### Information given
"""
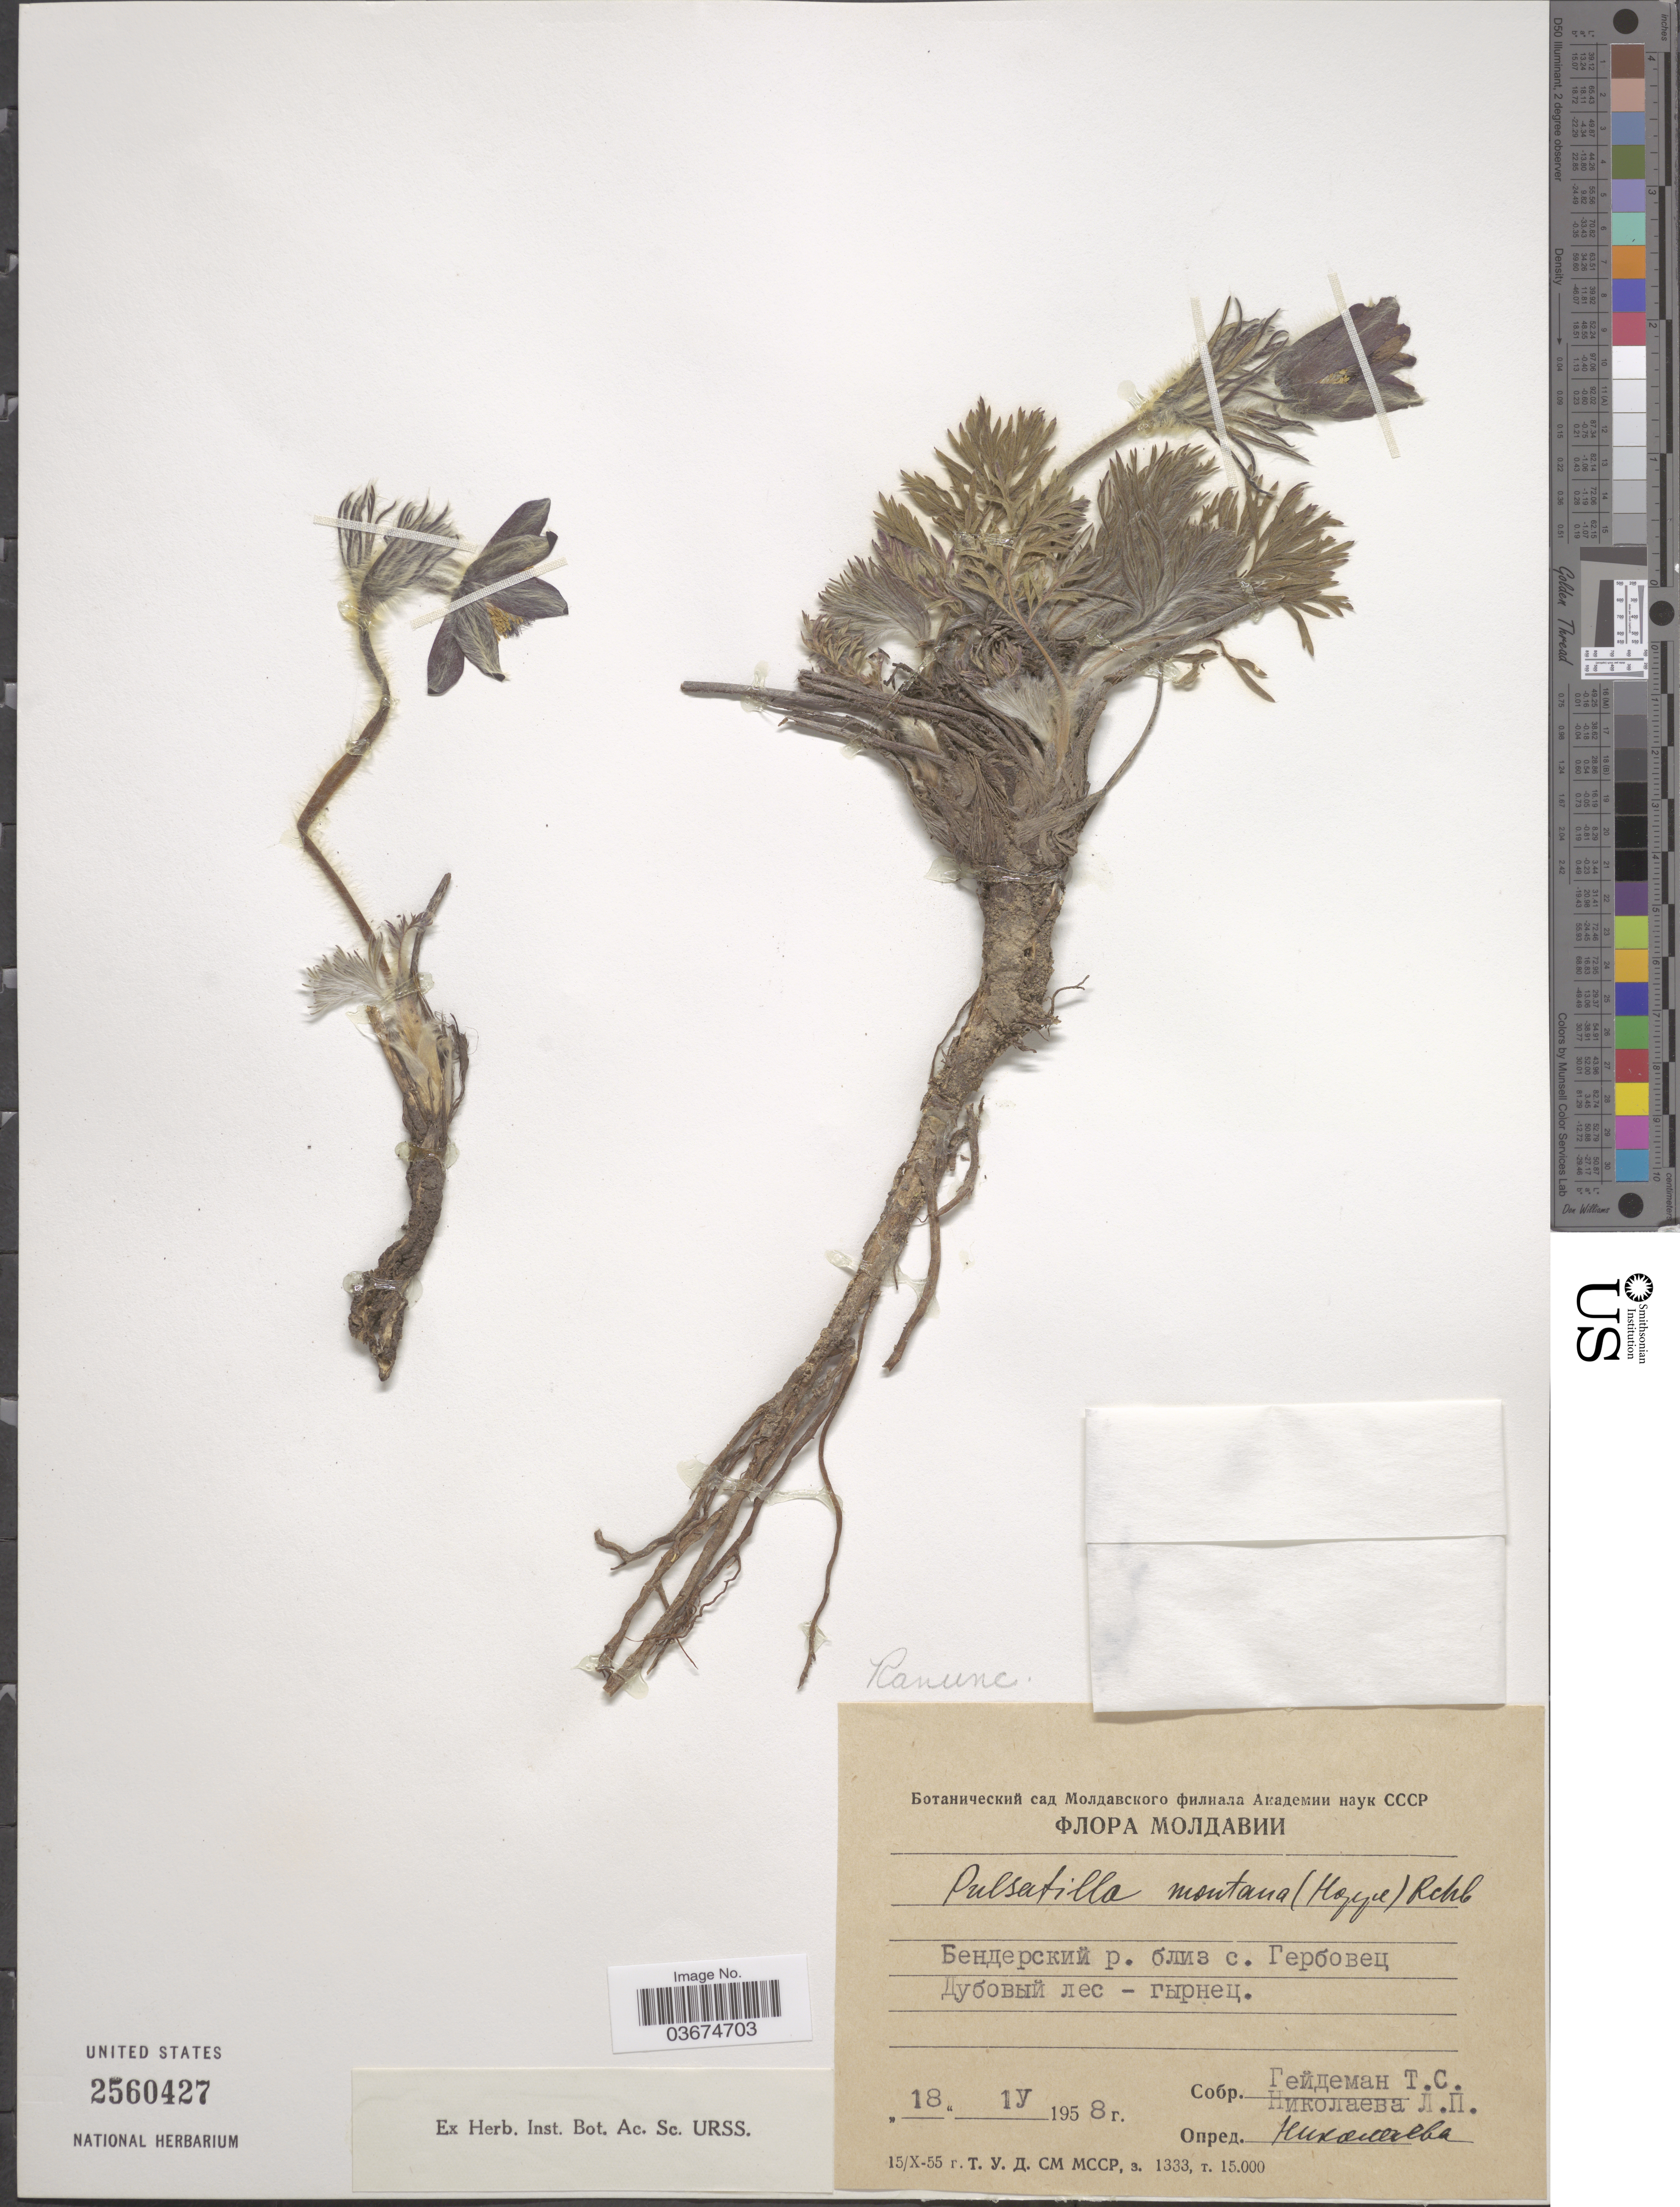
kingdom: Plantae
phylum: Tracheophyta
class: Magnoliopsida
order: Ranunculales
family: Ranunculaceae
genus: Pulsatilla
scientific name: Pulsatilla montana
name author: Rchb.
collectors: T. Geideman & L. Nikolaeva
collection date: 1958-04-18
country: Moldova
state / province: Anenii Noi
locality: Near Hirbovat.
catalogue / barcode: US 2560427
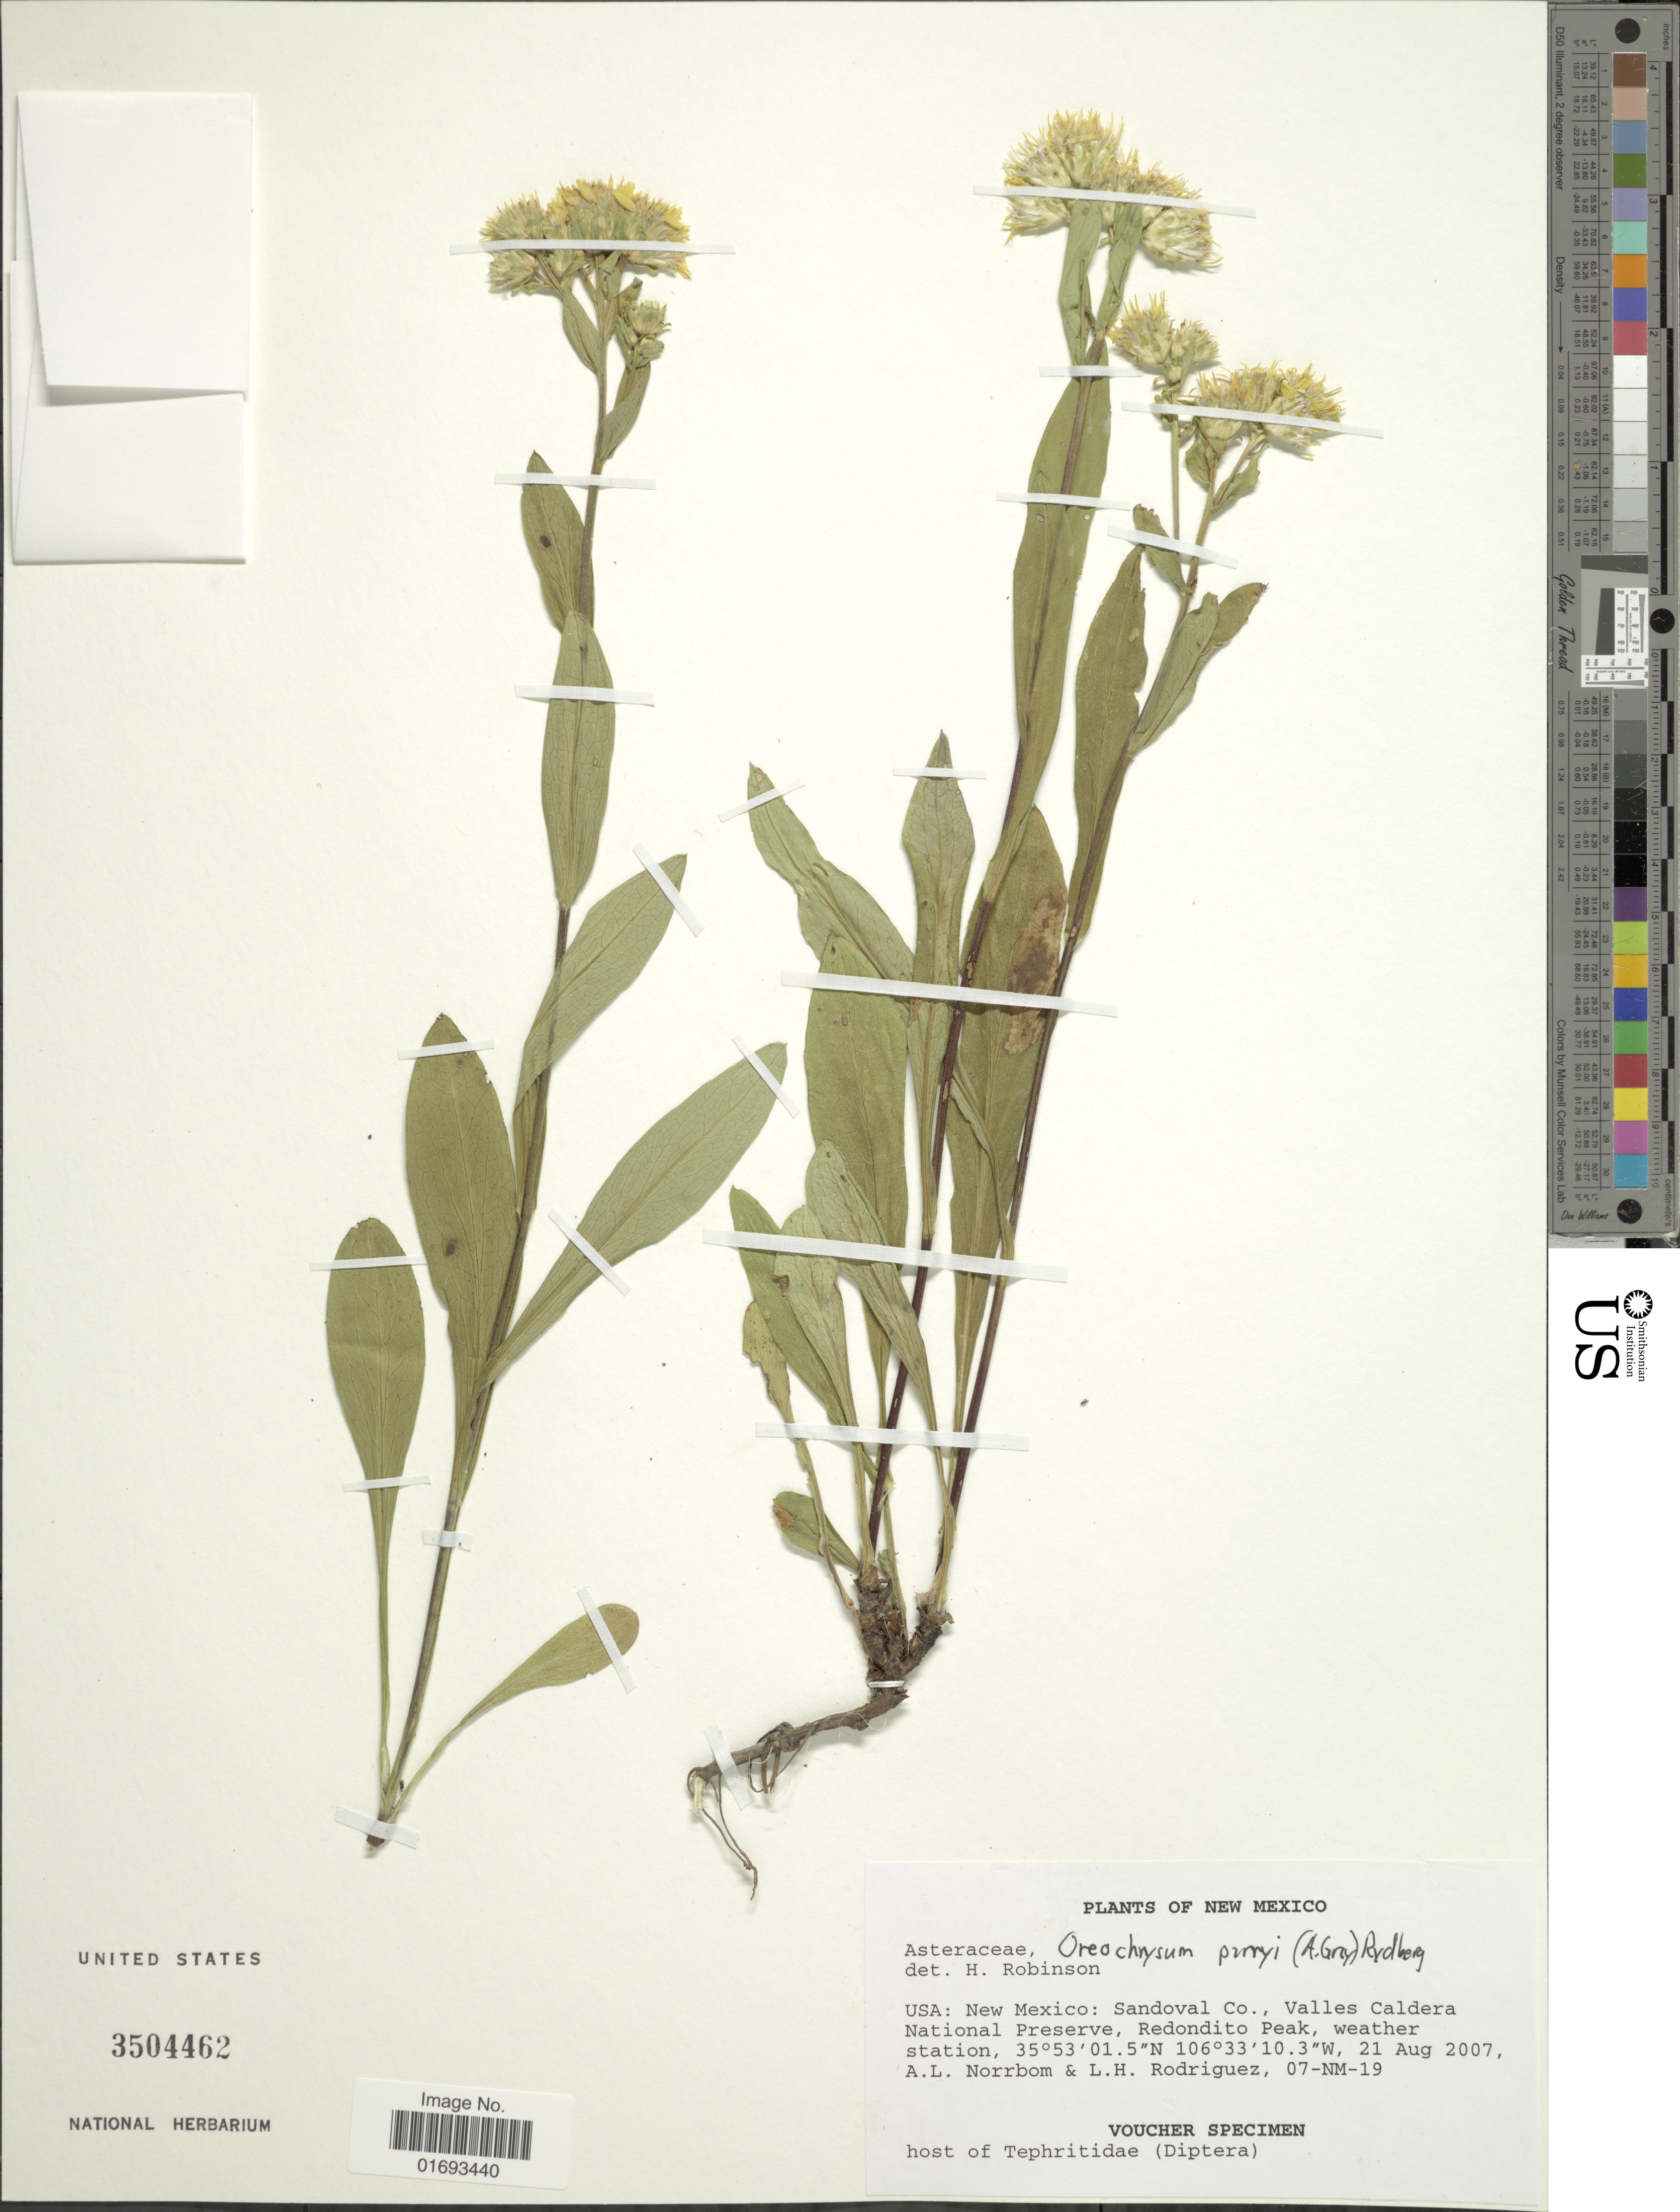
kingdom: Plantae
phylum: Tracheophyta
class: Magnoliopsida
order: Asterales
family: Asteraceae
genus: Oreochrysum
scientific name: Oreochrysum parryi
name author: (A. Gray) Rydb.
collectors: A. L. Norrbom & L. Rodriguez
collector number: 07-NM-19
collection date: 2007-08-21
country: United States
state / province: New Mexico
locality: Sandoval Co., Valles Caldera National Preserve, Redondito Peak, weather station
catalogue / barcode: US 3504462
"""
### Exercise instructions
Copy all of the lines above word for word, leaving out the pictures.

### Solved problem
kingdom: Plantae
phylum: Tracheophyta
class: Magnoliopsida
order: Ranunculales
family: Ranunculaceae
genus: Pulsatilla
scientific name: Pulsatilla montana
name author: Rchb.
collectors: T. Geideman & L. Nikolaeva
collection date: 1958-04-18
country: Moldova
state / province: Anenii Noi
locality: Near Hirbovat.
catalogue / barcode: US 2560427
kingdom: Plantae
phylum: Tracheophyta
class: Magnoliopsida
order: Asterales
family: Asteraceae
genus: Oreochrysum
scientific name: Oreochrysum parryi
name author: (A. Gray) Rydb.
collectors: A. L. Norrbom & L. Rodriguez
collector number: 07-NM-19
collection date: 2007-08-21
country: United States
state / province: New Mexico
locality: Sandoval Co., Valles Caldera National Preserve, Redondito Peak, weather station
catalogue / barcode: US 3504462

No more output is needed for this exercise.